- ACTION ITEM
A verbatim reproduction of all the entries is needed.

(Saved data entries)
**********
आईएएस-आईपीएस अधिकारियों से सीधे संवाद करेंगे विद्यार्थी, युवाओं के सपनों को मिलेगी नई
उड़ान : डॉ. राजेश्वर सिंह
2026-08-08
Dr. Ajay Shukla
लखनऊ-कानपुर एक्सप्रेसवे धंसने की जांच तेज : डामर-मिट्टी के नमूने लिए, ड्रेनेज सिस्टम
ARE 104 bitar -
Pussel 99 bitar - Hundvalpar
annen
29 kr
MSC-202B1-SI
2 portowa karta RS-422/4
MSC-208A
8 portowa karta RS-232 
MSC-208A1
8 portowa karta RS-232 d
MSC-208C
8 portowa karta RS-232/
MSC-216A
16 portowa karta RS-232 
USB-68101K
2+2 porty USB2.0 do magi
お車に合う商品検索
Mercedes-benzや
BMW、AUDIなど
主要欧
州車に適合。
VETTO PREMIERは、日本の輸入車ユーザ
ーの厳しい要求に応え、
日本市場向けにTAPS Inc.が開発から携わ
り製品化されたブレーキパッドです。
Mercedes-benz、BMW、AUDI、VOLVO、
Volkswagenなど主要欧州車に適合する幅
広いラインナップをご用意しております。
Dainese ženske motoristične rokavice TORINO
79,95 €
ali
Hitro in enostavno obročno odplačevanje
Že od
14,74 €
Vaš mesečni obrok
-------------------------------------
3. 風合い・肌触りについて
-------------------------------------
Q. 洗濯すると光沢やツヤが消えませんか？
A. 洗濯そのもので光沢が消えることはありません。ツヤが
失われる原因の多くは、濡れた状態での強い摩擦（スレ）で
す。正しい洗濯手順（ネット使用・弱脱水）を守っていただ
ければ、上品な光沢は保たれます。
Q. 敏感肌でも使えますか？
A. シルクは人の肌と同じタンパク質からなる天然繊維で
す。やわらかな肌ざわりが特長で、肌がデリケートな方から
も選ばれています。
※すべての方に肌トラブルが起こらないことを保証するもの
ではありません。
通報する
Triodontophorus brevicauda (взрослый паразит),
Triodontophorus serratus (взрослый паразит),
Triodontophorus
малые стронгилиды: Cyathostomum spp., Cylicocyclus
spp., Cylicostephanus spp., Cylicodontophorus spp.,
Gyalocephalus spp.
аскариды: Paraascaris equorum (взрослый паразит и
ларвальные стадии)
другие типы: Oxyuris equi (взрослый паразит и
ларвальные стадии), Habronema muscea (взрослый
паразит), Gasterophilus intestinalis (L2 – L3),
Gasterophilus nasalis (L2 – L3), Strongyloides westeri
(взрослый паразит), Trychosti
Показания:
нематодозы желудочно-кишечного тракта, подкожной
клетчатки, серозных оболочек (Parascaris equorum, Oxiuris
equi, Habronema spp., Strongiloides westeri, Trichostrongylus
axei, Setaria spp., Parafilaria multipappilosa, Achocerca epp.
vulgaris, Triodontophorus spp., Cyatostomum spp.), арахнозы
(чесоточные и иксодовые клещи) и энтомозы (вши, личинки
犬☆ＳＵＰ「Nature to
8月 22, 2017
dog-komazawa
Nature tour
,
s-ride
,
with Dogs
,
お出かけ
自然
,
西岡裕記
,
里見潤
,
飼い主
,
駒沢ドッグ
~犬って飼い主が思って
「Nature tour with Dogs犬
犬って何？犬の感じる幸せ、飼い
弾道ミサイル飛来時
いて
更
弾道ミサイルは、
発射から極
**********
- OUTPUT OF THE TASK
आईएएस-आईपीएस अधिकारियों से सीधे संवाद करेंगे विद्यार्थी, युवाओं के सपनों को मिलेगी नई
उड़ान : डॉ. राजेश्वर सिंह
2026-08-08
Dr. Ajay Shukla
लखनऊ-कानपुर एक्सप्रेसवे धंसने की जांच तेज : डामर-मिट्टी के नमूने लिए, ड्रेनेज सिस्टम
ARE 104 bitar -
Pussel 99 bitar - Hundvalpar
annen
29 kr
MSC-202B1-SI
2 portowa karta RS-422/4
MSC-208A
8 portowa karta RS-232 
MSC-208A1
8 portowa karta RS-232 d
MSC-208C
8 portowa karta RS-232/
MSC-216A
16 portowa karta RS-232 
USB-68101K
2+2 porty USB2.0 do magi
お車に合う商品検索
Mercedes-benzや
BMW、AUDIなど
主要欧
州車に適合。
VETTO PREMIERは、日本の輸入車ユーザ
ーの厳しい要求に応え、
日本市場向けにTAPS Inc.が開発から携わ
り製品化されたブレーキパッドです。
Mercedes-benz、BMW、AUDI、VOLVO、
Volkswagenなど主要欧州車に適合する幅
広いラインナップをご用意しております。
Dainese ženske motoristične rokavice TORINO
79,95 €
ali
Hitro in enostavno obročno odplačevanje
Že od
14,74 €
Vaš mesečni obrok
-------------------------------------
3. 風合い・肌触りについて
-------------------------------------
Q. 洗濯すると光沢やツヤが消えませんか？
A. 洗濯そのもので光沢が消えることはありません。ツヤが
失われる原因の多くは、濡れた状態での強い摩擦（スレ）で
す。正しい洗濯手順（ネット使用・弱脱水）を守っていただ
ければ、上品な光沢は保たれます。
Q. 敏感肌でも使えますか？
A. シルクは人の肌と同じタンパク質からなる天然繊維で
す。やわらかな肌ざわりが特長で、肌がデリケートな方から
も選ばれています。
※すべての方に肌トラブルが起こらないことを保証するもの
ではありません。
通報する
Triodontophorus brevicauda (взрослый паразит),
Triodontophorus serratus (взрослый паразит),
Triodontophorus
малые стронгилиды: Cyathostomum spp., Cylicocyclus
spp., Cylicostephanus spp., Cylicodontophorus spp.,
Gyalocephalus spp.
аскариды: Paraascaris equorum (взрослый паразит и
ларвальные стадии)
другие типы: Oxyuris equi (взрослый паразит и
ларвальные стадии), Habronema muscea (взрослый
паразит), Gasterophilus intestinalis (L2 – L3),
Gasterophilus nasalis (L2 – L3), Strongyloides westeri
(взрослый паразит), Trychosti
Показания:
нематодозы желудочно-кишечного тракта, подкожной
клетчатки, серозных оболочек (Parascaris equorum, Oxiuris
equi, Habronema spp., Strongiloides westeri, Trichostrongylus
axei, Setaria spp., Parafilaria multipappilosa, Achocerca epp.
vulgaris, Triodontophorus spp., Cyatostomum spp.), арахнозы
(чесоточные и иксодовые клещи) и энтомозы (вши, личинки
犬☆ＳＵＰ「Nature to
8月 22, 2017
dog-komazawa
Nature tour
,
s-ride
,
with Dogs
,
お出かけ
自然
,
西岡裕記
,
里見潤
,
飼い主
,
駒沢ドッグ
~犬って飼い主が思って
「Nature tour with Dogs犬
犬って何？犬の感じる幸せ、飼い
弾道ミサイル飛来時
いて
更
弾道ミサイルは、
発射から極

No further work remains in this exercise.